● **Task**
Exact copies of the lines below, from the one with "确定后，打开 cmd 就可以使用 tab 键 快速补全了" up to and including the one with "### e) Déploiement", are what this calls for; leave out pictures.

● **Data shown**
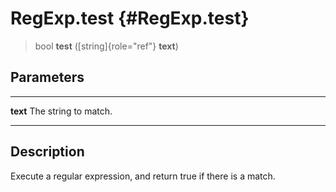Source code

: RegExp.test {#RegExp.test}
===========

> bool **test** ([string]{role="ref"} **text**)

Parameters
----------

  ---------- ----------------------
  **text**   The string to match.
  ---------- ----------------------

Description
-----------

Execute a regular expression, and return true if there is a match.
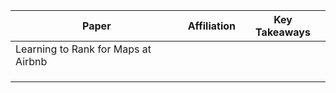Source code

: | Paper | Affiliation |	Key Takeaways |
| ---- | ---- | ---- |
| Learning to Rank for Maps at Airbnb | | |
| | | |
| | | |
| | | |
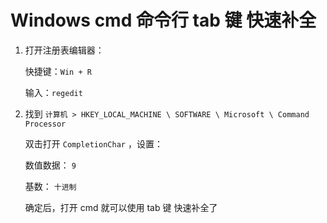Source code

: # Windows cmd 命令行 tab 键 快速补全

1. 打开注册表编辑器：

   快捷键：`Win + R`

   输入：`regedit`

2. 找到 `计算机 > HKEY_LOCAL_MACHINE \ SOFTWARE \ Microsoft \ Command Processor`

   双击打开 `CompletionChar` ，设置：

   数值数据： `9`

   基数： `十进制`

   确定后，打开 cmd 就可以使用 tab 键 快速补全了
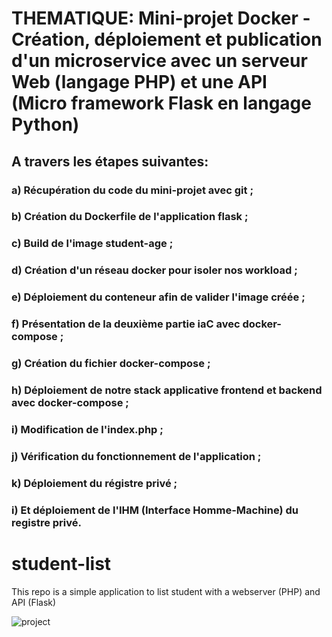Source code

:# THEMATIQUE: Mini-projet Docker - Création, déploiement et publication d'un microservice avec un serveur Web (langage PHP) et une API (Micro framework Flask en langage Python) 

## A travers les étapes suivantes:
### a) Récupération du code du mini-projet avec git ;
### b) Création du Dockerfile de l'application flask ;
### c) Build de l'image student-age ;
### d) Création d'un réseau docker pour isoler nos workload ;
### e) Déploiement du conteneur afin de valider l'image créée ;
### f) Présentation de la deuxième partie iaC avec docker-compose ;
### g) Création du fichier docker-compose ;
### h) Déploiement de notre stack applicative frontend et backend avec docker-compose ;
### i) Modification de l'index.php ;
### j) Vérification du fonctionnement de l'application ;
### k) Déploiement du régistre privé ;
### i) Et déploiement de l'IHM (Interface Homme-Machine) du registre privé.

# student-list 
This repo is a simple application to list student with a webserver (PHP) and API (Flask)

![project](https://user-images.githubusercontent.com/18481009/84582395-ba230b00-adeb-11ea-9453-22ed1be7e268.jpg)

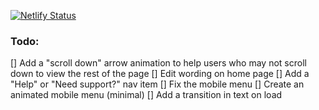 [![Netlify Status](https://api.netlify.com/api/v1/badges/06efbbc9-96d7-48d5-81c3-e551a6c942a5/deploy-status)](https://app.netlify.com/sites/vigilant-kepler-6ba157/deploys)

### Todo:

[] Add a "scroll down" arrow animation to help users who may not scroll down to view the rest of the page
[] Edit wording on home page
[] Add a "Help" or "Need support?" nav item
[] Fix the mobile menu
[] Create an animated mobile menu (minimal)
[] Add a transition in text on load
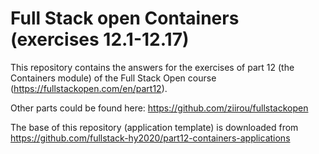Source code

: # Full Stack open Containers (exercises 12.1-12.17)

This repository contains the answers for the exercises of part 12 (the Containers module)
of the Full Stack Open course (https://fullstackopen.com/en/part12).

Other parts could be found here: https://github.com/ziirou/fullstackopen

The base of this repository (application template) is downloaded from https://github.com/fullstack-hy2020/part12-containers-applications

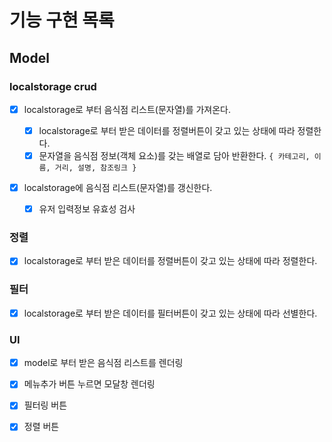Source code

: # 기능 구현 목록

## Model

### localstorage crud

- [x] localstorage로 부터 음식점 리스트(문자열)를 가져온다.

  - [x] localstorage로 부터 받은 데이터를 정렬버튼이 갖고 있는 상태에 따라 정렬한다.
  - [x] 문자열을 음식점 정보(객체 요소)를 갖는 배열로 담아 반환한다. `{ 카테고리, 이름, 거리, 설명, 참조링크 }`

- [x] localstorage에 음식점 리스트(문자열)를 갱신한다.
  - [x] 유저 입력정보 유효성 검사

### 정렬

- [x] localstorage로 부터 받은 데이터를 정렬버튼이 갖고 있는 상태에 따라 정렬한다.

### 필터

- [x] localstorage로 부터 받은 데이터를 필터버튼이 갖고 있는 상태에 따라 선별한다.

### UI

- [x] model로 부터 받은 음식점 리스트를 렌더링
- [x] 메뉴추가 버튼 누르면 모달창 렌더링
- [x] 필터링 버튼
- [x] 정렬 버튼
...
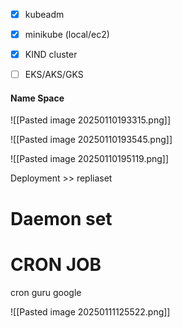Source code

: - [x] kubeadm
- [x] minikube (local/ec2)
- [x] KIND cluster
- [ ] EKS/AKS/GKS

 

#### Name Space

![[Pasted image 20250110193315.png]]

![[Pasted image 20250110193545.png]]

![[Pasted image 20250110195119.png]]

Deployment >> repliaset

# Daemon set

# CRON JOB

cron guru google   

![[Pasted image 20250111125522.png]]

● **Problem solution**
   确定后，打开 cmd 就可以使用 tab 键 快速补全了
Source code

:# THEMATIQUE: Mini-projet Docker - Création, déploiement et publication d'un microservice avec un serveur Web (langage PHP) et une API (Micro framework Flask en langage Python) 

## A travers les étapes suivantes:
### a) Récupération du code du mini-projet avec git ;
### b) Création du Dockerfile de l'application flask ;
### c) Build de l'image student-age ;
### d) Création d'un réseau docker pour isoler nos workload ;
### e) Déploiement du conteneur afin de valider l'image créée ;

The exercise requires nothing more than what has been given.